Beatrice Lennie
Nationality: Canadian
Born: 1904-06-17, Nelson
Died: 1987-06-01
Edith Beatrice Catherine Lennie was born June 17, 1904, in Nelson, BC and moved with her family to Vancouver when she was a girl. Here she grew up, in the Shaughnessy district, in a large house that had been decorated by Vancouver sculptor Charles Marega, who would later be one of Lennie's instructors.
Lennie enrolled in the Vancouver School of Decorative and Applied Arts (now the Emily Carr Institute of Art and Design), and studied drawing, composition and painting with F. H. Varley; design with J.W.G. (Jock) Macdonald; and modeling, anatomy and sculpture with Charles Marega. Upon graduation in 1929 she traveled to San Francisco to continue her training in sculpture. She enrolled at the California School of Fine Arts, taking advanced life modeling and carving courses with Ralph Stackpole.
When Lennie returned to Vancouver she was active in the arts community. She was a founding member of the Pasovas Art Club in 1930. In 1934 she accepted the position Head of Sculpture at the short-lived B.C. College of Art, which Varley and Macdonald had started. Lennie devoted a great deal of her energy and time teaching art and stage crafts to children. She conducted Saturday morning classes at the Vancouver Art Gallery, and from 1943 to 1978 she gave after school art classes at Crofton House School. She also led numerous workshops on puppetry, costume and stage design at the University of British Columbia. In her later life, until her death on June 1, 1987, Lennie continued to paint "in the wilds of Sandy Cove in West Vancouver".
In Lennie's work, the viewer sees a mix of symbolic images and modernist techniques. In The Atom, of 1938, Lennie used an abstract painting idiom to explore the ideas of the energy and potential power of atoms.
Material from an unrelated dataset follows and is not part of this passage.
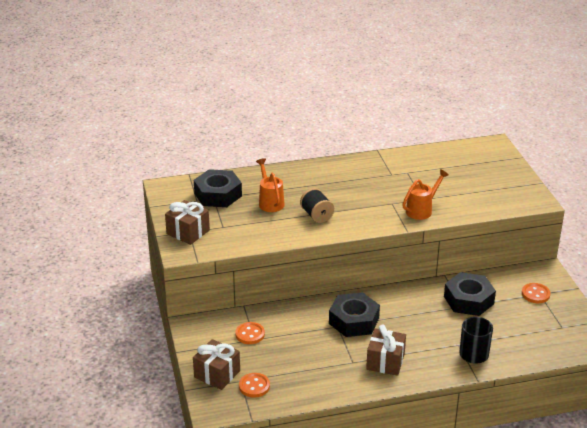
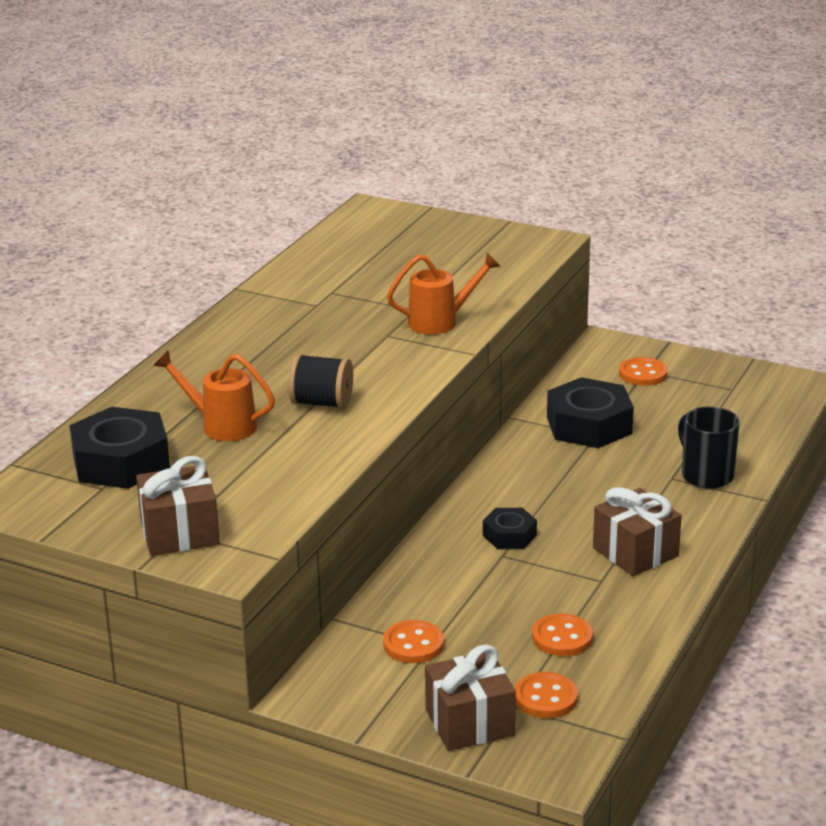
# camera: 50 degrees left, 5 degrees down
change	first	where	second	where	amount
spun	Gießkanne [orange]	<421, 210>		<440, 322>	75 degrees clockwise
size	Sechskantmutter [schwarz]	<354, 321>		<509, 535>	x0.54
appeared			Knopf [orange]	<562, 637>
She has placed two opposing orbs of whirling energy radiating spikes of brilliant orange to represent the forces of atomic particles. Painted at the on set of World War II, her painting reveals a contemporary concern with the scientific investigations into atomic power and bombs.
Nightflight, of 1939, is a plaster sculpture that was made as a study for a large work she intended to cast in metal. She has painted the plaster black to evoke the night sky and used a sequence of triangular shapes rising up above the swirling mass of clouds to evoke the idea of flight. The plane-like shapes evoke an idea of motion through space and over time as it rises into the upper reaches of the atmosphere. Made at the time when commercial trans-continental flights began to operate between Vancouver and Montréal, Lennie was inspired to create this sculpture after hearing a talk by an aviator.
One of only a few women working in sculpture in the 1930s and 1940s in Canada, Lennie worked hard to maintain her professional standing. She always called herself a sculptor, rather than a sculptress.
In addition to commissions for portraits, Lennie received many commissions for public art projects throughout her career, including bronze work for the Pattulo Bridge (1937) and the Federal Building (1938) at Sinclair Centre. Lennie received commissions in 1932 and 1938 from the Vancouver Hotel for decorative features. The following public relief sculptures are still extant: "Hippocrates" (1951) on the Academy of Medicine Building at 10th and Burrard, Labour Temple Mural (1949) at 307 West Broadway, "Christ and the Children" (1950) at the Ryerson Memorial Church in Kerrisdale, and her door panels for the main entrance to Shaughnessy Hospital of 1940.